- Requirement: Here are some records. Copy each one exactly.

- Items from a data source:
▬▬▬▬▬▬

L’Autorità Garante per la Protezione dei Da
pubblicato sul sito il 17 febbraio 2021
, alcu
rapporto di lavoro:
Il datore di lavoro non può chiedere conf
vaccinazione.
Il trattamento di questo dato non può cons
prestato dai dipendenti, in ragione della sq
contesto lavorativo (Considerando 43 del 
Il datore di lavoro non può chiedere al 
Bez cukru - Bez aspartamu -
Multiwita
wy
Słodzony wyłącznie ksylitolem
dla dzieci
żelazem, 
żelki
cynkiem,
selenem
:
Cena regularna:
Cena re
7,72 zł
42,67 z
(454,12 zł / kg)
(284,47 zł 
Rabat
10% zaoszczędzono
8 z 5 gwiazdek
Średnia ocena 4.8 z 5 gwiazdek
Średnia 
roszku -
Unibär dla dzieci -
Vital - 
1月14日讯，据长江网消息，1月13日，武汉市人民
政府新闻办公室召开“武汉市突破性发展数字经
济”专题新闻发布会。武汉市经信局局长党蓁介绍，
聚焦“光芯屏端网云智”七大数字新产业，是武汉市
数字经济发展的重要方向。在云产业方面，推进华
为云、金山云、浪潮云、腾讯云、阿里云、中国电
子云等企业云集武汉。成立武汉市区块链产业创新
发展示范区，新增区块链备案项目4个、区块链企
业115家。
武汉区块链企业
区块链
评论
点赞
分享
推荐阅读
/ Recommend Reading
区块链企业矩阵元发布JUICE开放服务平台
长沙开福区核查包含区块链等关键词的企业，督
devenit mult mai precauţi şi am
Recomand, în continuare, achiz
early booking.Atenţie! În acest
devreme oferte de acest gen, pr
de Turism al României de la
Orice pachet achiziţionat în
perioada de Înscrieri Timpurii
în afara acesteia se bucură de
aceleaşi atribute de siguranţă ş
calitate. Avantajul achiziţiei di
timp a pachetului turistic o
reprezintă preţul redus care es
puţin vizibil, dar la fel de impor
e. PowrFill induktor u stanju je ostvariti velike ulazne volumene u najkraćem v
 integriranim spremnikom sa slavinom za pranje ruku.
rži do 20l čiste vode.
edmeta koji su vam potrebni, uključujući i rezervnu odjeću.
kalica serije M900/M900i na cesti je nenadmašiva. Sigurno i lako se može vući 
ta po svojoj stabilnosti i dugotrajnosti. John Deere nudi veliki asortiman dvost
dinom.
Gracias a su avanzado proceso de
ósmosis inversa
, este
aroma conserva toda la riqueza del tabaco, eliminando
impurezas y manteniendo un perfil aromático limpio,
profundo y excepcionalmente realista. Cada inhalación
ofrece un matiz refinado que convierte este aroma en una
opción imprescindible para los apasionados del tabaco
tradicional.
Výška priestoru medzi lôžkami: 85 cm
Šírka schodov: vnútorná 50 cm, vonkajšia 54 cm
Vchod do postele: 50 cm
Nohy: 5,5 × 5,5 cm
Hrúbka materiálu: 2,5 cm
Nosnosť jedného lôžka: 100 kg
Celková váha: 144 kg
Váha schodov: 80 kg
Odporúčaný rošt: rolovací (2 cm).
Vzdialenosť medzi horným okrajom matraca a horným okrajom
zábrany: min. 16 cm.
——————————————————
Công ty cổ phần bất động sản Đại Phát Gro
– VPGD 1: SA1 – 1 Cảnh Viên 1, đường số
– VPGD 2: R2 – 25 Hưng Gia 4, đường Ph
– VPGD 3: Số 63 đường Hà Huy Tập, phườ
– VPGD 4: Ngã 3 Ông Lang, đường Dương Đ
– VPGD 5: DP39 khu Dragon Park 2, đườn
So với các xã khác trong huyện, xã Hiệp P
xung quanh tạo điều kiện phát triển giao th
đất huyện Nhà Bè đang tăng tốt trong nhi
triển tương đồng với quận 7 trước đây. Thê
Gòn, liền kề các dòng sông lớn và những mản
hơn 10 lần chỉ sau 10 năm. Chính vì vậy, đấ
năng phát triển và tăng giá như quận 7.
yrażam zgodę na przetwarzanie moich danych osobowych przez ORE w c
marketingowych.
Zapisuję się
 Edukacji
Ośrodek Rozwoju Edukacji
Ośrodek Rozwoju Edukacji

▬▬▬▬▬▬

- Exercise result:
L’Autorità Garante per la Protezione dei Da
pubblicato sul sito il 17 febbraio 2021
, alcu
rapporto di lavoro:
Il datore di lavoro non può chiedere conf
vaccinazione.
Il trattamento di questo dato non può cons
prestato dai dipendenti, in ragione della sq
contesto lavorativo (Considerando 43 del 
Il datore di lavoro non può chiedere al 
Bez cukru - Bez aspartamu -
Multiwita
wy
Słodzony wyłącznie ksylitolem
dla dzieci
żelazem, 
żelki
cynkiem,
selenem
:
Cena regularna:
Cena re
7,72 zł
42,67 z
(454,12 zł / kg)
(284,47 zł 
Rabat
10% zaoszczędzono
8 z 5 gwiazdek
Średnia ocena 4.8 z 5 gwiazdek
Średnia 
roszku -
Unibär dla dzieci -
Vital - 
1月14日讯，据长江网消息，1月13日，武汉市人民
政府新闻办公室召开“武汉市突破性发展数字经
济”专题新闻发布会。武汉市经信局局长党蓁介绍，
聚焦“光芯屏端网云智”七大数字新产业，是武汉市
数字经济发展的重要方向。在云产业方面，推进华
为云、金山云、浪潮云、腾讯云、阿里云、中国电
子云等企业云集武汉。成立武汉市区块链产业创新
发展示范区，新增区块链备案项目4个、区块链企
业115家。
武汉区块链企业
区块链
评论
点赞
分享
推荐阅读
/ Recommend Reading
区块链企业矩阵元发布JUICE开放服务平台
长沙开福区核查包含区块链等关键词的企业，督
devenit mult mai precauţi şi am
Recomand, în continuare, achiz
early booking.Atenţie! În acest
devreme oferte de acest gen, pr
de Turism al României de la
Orice pachet achiziţionat în
perioada de Înscrieri Timpurii
în afara acesteia se bucură de
aceleaşi atribute de siguranţă ş
calitate. Avantajul achiziţiei di
timp a pachetului turistic o
reprezintă preţul redus care es
puţin vizibil, dar la fel de impor
e. PowrFill induktor u stanju je ostvariti velike ulazne volumene u najkraćem v
 integriranim spremnikom sa slavinom za pranje ruku.
rži do 20l čiste vode.
edmeta koji su vam potrebni, uključujući i rezervnu odjeću.
kalica serije M900/M900i na cesti je nenadmašiva. Sigurno i lako se može vući 
ta po svojoj stabilnosti i dugotrajnosti. John Deere nudi veliki asortiman dvost
dinom.
Gracias a su avanzado proceso de
ósmosis inversa
, este
aroma conserva toda la riqueza del tabaco, eliminando
impurezas y manteniendo un perfil aromático limpio,
profundo y excepcionalmente realista. Cada inhalación
ofrece un matiz refinado que convierte este aroma en una
opción imprescindible para los apasionados del tabaco
tradicional.
Výška priestoru medzi lôžkami: 85 cm
Šírka schodov: vnútorná 50 cm, vonkajšia 54 cm
Vchod do postele: 50 cm
Nohy: 5,5 × 5,5 cm
Hrúbka materiálu: 2,5 cm
Nosnosť jedného lôžka: 100 kg
Celková váha: 144 kg
Váha schodov: 80 kg
Odporúčaný rošt: rolovací (2 cm).
Vzdialenosť medzi horným okrajom matraca a horným okrajom
zábrany: min. 16 cm.
——————————————————
Công ty cổ phần bất động sản Đại Phát Gro
– VPGD 1: SA1 – 1 Cảnh Viên 1, đường số
– VPGD 2: R2 – 25 Hưng Gia 4, đường Ph
– VPGD 3: Số 63 đường Hà Huy Tập, phườ
– VPGD 4: Ngã 3 Ông Lang, đường Dương Đ
– VPGD 5: DP39 khu Dragon Park 2, đườn
So với các xã khác trong huyện, xã Hiệp P
xung quanh tạo điều kiện phát triển giao th
đất huyện Nhà Bè đang tăng tốt trong nhi
triển tương đồng với quận 7 trước đây. Thê
Gòn, liền kề các dòng sông lớn và những mản
hơn 10 lần chỉ sau 10 năm. Chính vì vậy, đấ
năng phát triển và tăng giá như quận 7.
yrażam zgodę na przetwarzanie moich danych osobowych przez ORE w c
marketingowych.
Zapisuję się
 Edukacji
Ośrodek Rozwoju Edukacji
Ośrodek Rozwoju Edukacji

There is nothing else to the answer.